Ailing and infirm, Dracula (Udo Keir) accepts that he must leave his Transylvanian homestead in search of virgin blood which has become locally scarce. Dracula’s loyal servant Anton (Arno Jürging) suggests that they travel to Italy, a notoriously catholic country where, he believes, there will be plenty of virgins to choose a new bride from. Arriving at a farm where four daughters live, Dracula plans on getting his feet under the table and supping on some full-bodied Italian reds but his plan may not be as straightforward as it seems.

Director Paul Morrissey may have intended this as a satire on the decline of modern morals and modern Italy’s drift away from Catholicism but the joke’s on him as this ludicrous, awkward and gratuitously indulgent pantomime of depravity and chianti cruor is so inept, it ends up impaled by its own satirical stake.

The performances from the entire cast are wildly uneven, veering from self-conscious, amateur stiffness to ludicrously over the top histrionics, sometimes during the delivery of a single line of dialogue. There’s artistry aplenty in terms of visuals, and even some authentically horrific and terrifying scenes but they’re ruined by atrocious acting that would feel more at home in a local dramatic society’s staging of “’Allo ‘Allo”.
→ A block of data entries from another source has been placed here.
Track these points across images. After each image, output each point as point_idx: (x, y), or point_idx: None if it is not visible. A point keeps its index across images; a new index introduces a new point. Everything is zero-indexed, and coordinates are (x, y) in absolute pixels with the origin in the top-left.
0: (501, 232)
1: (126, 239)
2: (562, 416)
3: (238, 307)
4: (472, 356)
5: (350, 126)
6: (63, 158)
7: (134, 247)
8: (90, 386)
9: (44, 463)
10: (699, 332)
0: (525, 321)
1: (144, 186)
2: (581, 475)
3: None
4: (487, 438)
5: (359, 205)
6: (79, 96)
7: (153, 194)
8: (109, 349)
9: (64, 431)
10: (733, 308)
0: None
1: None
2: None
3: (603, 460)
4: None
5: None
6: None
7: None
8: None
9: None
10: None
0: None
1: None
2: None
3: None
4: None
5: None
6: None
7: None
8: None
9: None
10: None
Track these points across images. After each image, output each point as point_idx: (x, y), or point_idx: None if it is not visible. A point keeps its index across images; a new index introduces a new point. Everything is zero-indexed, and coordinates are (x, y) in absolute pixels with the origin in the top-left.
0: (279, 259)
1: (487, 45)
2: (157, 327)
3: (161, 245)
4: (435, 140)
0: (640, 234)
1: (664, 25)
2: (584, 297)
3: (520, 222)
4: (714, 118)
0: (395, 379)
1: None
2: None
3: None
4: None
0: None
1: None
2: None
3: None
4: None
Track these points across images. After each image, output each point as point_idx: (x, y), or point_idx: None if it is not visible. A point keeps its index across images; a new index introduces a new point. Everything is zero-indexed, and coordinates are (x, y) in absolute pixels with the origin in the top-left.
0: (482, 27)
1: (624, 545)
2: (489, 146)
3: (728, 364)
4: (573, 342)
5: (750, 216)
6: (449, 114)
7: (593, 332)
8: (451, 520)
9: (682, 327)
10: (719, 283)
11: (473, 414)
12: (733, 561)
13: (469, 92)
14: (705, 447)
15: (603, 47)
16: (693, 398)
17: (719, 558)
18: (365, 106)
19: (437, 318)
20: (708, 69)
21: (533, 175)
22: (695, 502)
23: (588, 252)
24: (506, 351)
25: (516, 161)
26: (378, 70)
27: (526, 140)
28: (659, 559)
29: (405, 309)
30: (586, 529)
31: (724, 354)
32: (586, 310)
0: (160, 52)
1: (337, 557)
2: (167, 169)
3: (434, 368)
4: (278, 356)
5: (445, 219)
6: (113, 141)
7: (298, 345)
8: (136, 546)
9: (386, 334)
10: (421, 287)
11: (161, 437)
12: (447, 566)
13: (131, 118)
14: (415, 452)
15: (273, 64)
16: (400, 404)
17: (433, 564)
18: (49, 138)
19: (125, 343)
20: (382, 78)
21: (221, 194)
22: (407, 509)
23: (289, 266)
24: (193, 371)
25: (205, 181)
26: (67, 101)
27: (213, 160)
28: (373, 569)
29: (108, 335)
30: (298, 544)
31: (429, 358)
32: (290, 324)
Of course, it’s unlikely Andy Warhol would have lent his name (and precious little else apparently) had it not had some provocative, avant-garde elements, which the film provides through copious gratuitous nudity, incestuous sexual assault and a plot point of saving a fourteen-year-old girl (albeit played by a 26-year-old actress) by raping her.

The performances are uniformly terrible, although Udo Keir is sometimes allowed to suggest he’d have been able to portray a formidable Dracula in a slightly more conventional production, but there’s no denying he’s the high priest of haematemesis, the unfortunate result of Dracula drinking anything but extra virgin.

“Blood For Dracula” culminates in a farcical finale which would embarrass a lacklustre Benny Hill sketch which sees Dracula pursued through the suspiciously stately farmhouse and eventually reduced to an armless, legless thing, years before “Venom” thought of it. A cinematic curiosity at best, a tasteless, vainglorious joke at worst, I don’t mind art for art’s sake but one man’s art is another man’s load of old wank and I think I know which one this is for me.